Take a look at iReport and JasperReports at http://jasperforge.org.
iReport lets you design reports, and then you can either programatically fill it with the JasperReports library (Java), or just use iReport to manually create the report.
I have only used it for tabular data, but I don't think there would be any problem for other types of documents.
You could create a form and populate the entries programmatically using a pdf library like iText (Java).
You could look at doing the workflow in PostScript which is plain text that you can easily compose from fragments. Then you can use any free tool to convert to PDF.
Take a look at Prince XML. This tool allows to generate PDF based on XML or HTML and CSS.
A possible way is to use a template engine, like FreeMarker or StringTemplate: these are often used to generate HTML, but they are flexible enough to output any format, actually.
The problem is to make a PDF template, I suppose. Perhaps you can take a sample output and edit it to replace data with placeholders to be filled by the template engine. Might not be trivial!
Sounds like a job that SQL Server Reporting Services can handle quite easily.

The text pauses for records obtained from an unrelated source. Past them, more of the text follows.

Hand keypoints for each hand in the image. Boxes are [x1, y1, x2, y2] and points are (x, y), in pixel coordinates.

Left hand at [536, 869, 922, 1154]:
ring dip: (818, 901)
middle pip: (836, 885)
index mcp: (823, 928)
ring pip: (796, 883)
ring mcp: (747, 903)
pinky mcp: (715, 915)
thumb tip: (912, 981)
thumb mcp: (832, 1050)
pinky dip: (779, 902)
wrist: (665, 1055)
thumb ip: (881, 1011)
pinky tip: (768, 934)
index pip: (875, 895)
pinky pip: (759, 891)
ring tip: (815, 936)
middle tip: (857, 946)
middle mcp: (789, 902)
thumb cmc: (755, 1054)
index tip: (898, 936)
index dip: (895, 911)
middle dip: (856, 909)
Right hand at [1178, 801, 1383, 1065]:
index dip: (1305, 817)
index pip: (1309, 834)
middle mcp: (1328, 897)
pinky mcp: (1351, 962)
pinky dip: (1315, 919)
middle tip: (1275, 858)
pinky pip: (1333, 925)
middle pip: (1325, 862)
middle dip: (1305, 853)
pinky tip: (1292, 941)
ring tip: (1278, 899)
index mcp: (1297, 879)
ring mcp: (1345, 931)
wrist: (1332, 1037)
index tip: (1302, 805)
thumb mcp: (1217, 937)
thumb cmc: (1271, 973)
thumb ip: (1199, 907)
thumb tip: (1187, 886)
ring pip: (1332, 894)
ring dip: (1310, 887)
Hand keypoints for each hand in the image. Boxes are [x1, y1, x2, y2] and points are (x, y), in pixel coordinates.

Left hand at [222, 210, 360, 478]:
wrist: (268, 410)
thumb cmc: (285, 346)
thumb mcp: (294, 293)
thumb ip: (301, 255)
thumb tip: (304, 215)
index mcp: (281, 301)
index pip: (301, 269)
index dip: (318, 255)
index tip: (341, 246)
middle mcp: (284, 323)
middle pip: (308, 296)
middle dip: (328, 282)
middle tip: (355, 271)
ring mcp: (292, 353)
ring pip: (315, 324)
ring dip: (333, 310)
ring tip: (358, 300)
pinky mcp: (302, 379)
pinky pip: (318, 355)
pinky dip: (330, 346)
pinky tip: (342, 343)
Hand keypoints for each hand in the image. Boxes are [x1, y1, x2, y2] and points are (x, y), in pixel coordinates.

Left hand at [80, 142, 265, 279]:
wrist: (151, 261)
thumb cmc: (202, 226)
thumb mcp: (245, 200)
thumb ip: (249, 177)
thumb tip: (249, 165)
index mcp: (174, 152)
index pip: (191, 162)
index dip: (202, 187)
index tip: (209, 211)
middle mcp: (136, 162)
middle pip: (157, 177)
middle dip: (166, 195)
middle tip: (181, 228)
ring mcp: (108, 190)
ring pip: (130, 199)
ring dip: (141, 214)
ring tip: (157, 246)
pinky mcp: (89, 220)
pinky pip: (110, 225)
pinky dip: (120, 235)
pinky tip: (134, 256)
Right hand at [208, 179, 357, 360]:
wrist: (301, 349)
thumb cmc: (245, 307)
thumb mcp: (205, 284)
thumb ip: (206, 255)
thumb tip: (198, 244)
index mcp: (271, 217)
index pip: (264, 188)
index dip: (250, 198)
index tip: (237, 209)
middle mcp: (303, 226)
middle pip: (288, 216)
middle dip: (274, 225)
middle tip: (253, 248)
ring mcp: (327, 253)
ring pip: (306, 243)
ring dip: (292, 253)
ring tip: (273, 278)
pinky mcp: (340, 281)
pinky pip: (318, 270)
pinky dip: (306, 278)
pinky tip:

Reporting Services allows you to query the data, define the layout, and export to PDF without any intervention. The PDF output can be distributed via email, stored on a file share, and accessed via a page on the report server.
It can handle XML data sources too.
Another approach to generating a PDF file from data is to use prawn, which is based on ruby. I was very pleasantly surprised by how much functionality is included in prawn. It may take some investment up front but this approach will give you a lot of flexibility.
You can combine CSStoXSLFO with XEP from RenderX for high quality output. With this solution you can merge XML data into an XHTML template, which is decorated with CSS. It can also generate charts with the fantastic JFreeChart library. CSS3 page media features are supported.